Lecturas: El silencio

Los vacíos digitales

por Germán Viso

Una escena de lectura doble abre la nouvelle El silencio, de Don de Lillo. Por un lado, un personaje femenino que, mientras lee, escribe y también habla, parece querer registrarlo todo en los procesos de baja intensidad que desarrolla de forma simultánea. Por otro lado, su pareja, un hombre que ha decidido reclinar el asiento para ver mejor la pantalla en la que aparecen una serie de datos actualizados acerca del vuelo: coordenadas, velocidades, husos horarios, tiempo restante, etc., que va comentando en voz alta forzando una conversación sobre estas informaciones superficiales. 

Con motivo de la celebración del Super Bowl del año 2022, ese evento que ejemplifica de forma manifiesta a la cultura norteamericana, se han puesto de acuerdo cinco amigos para cenar en la casa de Max en Manhattan, donde convive con su mujer, Diane, una profesora jubilada. Junto a un antiguo alumno de Física, la pareja aguarda la llegada de los dos restantes amigos que arribarán luego de un catastrófico viaje del que saldrán apenas con vida. En medio de la espera, un suceso de origen desconocido hace colapsar todos los sistemas de telecomunicaciones, justo en el momento en el que espectáculo que más atrae al norteamericano medio se está desarrollando. Esto generará las más insospechadas teorías, amparadas en la incertidumbre y el delirio.

De vuelta de París esta pareja nos revela en escenas de diálogo en el avión el anticipo de los temas centrales de la novela. La cultura disuelta en datos de pantalla y un accidente (¿atentado?) en el corazón del capital tecnológico, que desata el paranoide hilar entramado de las narraciones conspirativas.

El viaje automatiza el diálogo y replica en cierta medida las respuestas de un bot digital programado para repetir una serie limitada de enunciados previsibles. De Lillo parece querer decir que la máquina se asemeja peligrosamente a aquellos aspectos que priman en las relaciones humanas y que no son particularmente los mejores. De esta forma, subrepticiamente, se introduce la idea de la existencia mediada por sistemas y su síntesis: los rectángulos delgados y de superficie lisa que contienen la lógica mágica de los algoritmos, la cristalizada sustancia que nos conecta.

Desde el inicio los personajes ya muestran una clara disposición a la incomunicación, una particular incapacidad de interactuar acorde a esa situación. Esta va a ser una constante en las relaciones de los demás personajes, enfrascados en sus propios mundos, repitiendo en bucle los discursos, casi siempre en monólogos alienados. Cada uno instalado en su juego del lenguaje individual, salvo cuando los signos del desastre impongan una lengua común inevitable: el lenguaje primal del miedo.
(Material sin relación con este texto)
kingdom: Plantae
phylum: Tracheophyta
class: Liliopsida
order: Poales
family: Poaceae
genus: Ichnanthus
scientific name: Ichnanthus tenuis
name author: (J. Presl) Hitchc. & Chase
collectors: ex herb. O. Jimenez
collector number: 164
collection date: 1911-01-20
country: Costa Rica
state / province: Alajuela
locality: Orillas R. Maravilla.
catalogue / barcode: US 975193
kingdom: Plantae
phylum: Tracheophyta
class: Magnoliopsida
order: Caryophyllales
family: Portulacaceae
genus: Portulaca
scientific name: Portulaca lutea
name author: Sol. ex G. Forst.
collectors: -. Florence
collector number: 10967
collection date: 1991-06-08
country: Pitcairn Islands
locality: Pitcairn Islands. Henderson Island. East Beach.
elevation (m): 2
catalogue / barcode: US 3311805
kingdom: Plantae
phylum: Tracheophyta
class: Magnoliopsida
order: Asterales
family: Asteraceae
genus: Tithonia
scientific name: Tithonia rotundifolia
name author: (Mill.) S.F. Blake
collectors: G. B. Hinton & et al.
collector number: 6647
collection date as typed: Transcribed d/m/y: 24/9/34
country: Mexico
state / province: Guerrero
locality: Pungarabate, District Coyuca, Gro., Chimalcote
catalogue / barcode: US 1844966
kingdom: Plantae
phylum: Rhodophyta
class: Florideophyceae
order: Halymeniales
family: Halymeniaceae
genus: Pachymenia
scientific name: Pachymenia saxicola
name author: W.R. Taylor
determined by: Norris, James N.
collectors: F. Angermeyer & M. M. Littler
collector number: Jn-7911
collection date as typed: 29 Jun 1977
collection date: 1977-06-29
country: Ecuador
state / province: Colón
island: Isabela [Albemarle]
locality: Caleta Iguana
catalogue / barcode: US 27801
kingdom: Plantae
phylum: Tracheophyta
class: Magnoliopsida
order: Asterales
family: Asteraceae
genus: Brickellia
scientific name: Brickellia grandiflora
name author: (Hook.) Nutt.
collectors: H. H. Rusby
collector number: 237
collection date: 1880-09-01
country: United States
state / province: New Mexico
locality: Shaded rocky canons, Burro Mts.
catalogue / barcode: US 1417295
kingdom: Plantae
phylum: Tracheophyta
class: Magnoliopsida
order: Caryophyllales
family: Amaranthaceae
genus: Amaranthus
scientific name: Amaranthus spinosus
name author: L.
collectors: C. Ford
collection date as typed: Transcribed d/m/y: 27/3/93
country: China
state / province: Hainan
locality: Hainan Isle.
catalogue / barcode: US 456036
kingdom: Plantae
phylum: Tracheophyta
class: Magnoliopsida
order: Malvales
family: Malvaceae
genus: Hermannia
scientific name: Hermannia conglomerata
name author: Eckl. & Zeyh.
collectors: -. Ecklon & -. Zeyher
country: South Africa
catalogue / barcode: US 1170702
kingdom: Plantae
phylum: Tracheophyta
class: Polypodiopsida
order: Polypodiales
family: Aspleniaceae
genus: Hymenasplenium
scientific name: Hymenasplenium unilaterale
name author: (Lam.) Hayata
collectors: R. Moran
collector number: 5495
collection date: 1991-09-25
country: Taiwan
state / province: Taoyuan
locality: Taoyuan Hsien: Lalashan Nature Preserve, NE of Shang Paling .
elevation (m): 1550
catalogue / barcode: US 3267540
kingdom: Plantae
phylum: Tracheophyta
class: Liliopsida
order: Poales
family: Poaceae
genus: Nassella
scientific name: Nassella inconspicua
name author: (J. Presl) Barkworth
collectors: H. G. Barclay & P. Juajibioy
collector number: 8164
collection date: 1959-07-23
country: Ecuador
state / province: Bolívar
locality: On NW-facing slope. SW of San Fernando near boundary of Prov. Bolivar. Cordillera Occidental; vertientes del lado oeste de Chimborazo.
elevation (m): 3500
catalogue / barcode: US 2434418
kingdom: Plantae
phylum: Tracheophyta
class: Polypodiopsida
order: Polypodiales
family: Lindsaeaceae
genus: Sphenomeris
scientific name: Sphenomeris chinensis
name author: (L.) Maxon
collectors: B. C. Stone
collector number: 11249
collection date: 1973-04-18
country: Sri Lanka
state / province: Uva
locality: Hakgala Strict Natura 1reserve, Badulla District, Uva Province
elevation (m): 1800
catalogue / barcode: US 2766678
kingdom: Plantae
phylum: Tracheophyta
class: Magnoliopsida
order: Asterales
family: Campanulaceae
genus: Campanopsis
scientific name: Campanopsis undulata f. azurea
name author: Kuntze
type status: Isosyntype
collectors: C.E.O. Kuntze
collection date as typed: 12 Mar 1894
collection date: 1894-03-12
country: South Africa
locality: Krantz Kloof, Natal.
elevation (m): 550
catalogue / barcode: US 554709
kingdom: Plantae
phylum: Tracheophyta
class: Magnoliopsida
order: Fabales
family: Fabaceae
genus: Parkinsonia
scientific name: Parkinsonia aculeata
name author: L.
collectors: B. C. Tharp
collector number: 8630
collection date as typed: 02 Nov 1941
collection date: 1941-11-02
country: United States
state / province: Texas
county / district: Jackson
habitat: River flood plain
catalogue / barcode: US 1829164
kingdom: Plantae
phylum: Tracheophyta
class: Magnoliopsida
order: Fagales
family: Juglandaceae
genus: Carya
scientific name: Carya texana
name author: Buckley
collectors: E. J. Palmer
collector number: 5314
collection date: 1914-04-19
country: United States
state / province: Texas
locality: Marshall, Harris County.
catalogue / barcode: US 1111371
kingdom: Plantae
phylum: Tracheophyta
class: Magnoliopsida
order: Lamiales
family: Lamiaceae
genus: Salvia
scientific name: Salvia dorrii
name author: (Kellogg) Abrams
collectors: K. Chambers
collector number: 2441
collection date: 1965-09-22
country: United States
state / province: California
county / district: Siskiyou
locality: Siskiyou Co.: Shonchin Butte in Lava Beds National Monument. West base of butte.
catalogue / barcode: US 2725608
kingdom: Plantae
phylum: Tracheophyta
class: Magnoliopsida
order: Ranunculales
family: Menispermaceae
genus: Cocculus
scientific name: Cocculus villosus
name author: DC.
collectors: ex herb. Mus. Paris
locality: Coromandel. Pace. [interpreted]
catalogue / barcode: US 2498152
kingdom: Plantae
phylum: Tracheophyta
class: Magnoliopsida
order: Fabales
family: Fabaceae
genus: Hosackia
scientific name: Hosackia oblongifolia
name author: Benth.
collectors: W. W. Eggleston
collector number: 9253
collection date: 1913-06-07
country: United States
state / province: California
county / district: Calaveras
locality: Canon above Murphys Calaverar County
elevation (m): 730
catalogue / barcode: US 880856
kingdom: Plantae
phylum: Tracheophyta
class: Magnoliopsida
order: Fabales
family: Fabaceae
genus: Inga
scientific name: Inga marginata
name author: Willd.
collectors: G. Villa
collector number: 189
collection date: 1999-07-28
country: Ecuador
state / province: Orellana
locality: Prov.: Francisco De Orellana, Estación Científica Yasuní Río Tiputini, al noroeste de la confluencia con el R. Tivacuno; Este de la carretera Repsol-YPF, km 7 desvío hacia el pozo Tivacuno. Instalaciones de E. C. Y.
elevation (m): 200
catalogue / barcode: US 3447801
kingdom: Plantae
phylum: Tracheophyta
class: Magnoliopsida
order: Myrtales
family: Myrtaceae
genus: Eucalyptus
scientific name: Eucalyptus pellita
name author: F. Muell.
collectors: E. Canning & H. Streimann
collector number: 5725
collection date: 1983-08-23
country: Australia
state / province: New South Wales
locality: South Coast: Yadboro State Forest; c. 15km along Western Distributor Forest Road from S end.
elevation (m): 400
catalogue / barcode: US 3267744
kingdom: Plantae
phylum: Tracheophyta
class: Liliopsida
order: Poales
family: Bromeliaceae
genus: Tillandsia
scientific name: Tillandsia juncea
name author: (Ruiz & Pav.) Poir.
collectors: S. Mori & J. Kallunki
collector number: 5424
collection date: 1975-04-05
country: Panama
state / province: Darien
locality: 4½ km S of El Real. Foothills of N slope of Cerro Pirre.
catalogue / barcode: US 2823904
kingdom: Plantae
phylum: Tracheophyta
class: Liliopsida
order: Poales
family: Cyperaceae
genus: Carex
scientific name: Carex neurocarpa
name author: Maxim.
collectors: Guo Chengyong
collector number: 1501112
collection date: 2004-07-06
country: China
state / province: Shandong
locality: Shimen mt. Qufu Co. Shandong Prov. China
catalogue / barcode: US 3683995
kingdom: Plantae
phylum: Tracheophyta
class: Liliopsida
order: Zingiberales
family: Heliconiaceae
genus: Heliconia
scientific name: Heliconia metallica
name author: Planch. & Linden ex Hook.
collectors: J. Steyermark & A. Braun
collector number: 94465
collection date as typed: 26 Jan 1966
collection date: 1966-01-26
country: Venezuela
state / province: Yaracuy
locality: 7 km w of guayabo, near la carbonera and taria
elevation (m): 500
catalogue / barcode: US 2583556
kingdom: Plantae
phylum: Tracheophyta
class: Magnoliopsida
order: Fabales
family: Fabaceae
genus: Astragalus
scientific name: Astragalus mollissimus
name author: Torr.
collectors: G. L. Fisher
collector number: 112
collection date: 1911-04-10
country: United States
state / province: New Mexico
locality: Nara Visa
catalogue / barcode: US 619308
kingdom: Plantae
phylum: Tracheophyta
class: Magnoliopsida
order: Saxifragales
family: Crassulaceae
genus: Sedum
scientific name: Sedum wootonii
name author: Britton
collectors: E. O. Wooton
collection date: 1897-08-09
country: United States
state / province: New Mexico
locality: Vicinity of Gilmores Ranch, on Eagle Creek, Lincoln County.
Caída e incertidumbre, acto y consecuencia que deben ser rellenados con la ficción paranoica: la emergente forma actual de poder narrarnos. Las ideas sólo existen si son intermediadas por el flujo del capital. Aquellas que resulten ajenas, ni siquiera pueden ser contempladas en su virtualidad. Si existe un tema tabú en la sociedad poscapitalista es el de la caída del régimen del capital, algo que se puede ver en parte de la filmografía reciente de Hollywood, donde la negación de la posibilidad de la disolución del sistema lleva hasta la misma extinción humana.

Entonces, lo que se evidencia es el cuadro fijo de un movimiento en espiral hacia el vórtice de un vacío de superficie digital. La crisis de una sociedad que ya no puede narrarse a sí misma, que, de su historia, solo un pálido fulgor se refleja en las superficies ciegas de las pantallas desiertas. El agujero negro predicho por Einstein se transforma aquí en un rectángulo negro y su función se invierte: ya no absorbe todo espacio-tiempo, sino que repele la masa y la energía de los sujetos alienados y les devuelve en un mismo movimiento la posibilidad de la palabra y su cancelación, en un silencio ensordecedor.